--- TEXT SHOWN ---

Interleukin 17 (IL-17)-Induced Mesenchymal Stem Cells Prolong the Survival of Allogeneic Skin Grafts
Tengxiao Ma, Xiao Wang, Ya Jiao, Haitao Wang, Yongjun Qi, Hongmin Gong, Longxiao Zhang, Duyin Jiang
(Department of Emergency and Department of Burns and Plastic Surgery, The Second Hospital of Shandong University, Jinan, Shandong, China (mainland))
Ann Transplant 2018; 23:615-621
Mesenchymal stem cells (MSCs) have the potential of self-renewal and multi-differentiation and have a wide application prospect in organ transplantation for the effect of inducing immune tolerance. It has found that interleukin 17 (IL-17) could enhance the inhibition effect of MSCs on T cell proliferation and increase the immunosuppressive effect of MSCs. In this study, we aimed to investigate the effect of IL-17-induced MSCs on allograft survival time after transplantation.

---

> WHAT YOU ARE ASKED TO DO: Revise everything in the abstract from "Ann Transplant 2018;" down to "time after transplantation.", replacing "organ transplantation" with "tissue transplantation". The rows that come next are separate material, unrelated to the abstract.

--- DATA LISTING ---

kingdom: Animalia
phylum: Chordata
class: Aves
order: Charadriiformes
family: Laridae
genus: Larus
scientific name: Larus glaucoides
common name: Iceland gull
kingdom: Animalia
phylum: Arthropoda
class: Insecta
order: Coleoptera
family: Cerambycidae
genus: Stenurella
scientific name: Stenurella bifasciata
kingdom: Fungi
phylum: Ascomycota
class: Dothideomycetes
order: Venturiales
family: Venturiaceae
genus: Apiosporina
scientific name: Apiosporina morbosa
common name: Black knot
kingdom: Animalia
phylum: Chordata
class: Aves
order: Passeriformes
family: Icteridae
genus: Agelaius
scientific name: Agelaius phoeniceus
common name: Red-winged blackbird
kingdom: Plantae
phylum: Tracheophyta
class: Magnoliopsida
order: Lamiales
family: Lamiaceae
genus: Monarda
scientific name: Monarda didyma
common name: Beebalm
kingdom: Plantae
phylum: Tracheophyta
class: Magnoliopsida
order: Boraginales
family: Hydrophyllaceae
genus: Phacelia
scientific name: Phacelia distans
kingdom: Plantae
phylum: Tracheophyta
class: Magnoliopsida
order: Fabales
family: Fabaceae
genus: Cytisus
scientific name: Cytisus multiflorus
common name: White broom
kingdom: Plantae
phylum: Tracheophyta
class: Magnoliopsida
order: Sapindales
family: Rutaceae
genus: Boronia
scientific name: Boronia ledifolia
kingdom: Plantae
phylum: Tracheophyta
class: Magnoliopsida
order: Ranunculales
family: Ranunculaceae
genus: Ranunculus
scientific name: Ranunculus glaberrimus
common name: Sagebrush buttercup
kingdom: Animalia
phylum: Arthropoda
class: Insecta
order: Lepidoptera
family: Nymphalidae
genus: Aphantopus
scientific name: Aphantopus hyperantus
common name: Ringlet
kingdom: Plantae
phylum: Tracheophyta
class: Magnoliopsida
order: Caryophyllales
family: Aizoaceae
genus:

---

> RESPONSE TO THIS EXERCISE:
Ann Transplant 2018; 23:615-621
Mesenchymal stem cells (MSCs) have the potential of self-renewal and multi-differentiation and have a wide application prospect in tissue transplantation for the effect of inducing immune tolerance. It has found that interleukin 17 (IL-17) could enhance the inhibition effect of MSCs on T cell proliferation and increase the immunosuppressive effect of MSCs. In this study, we aimed to investigate the effect of IL-17-induced MSCs on allograft survival time after transplantation.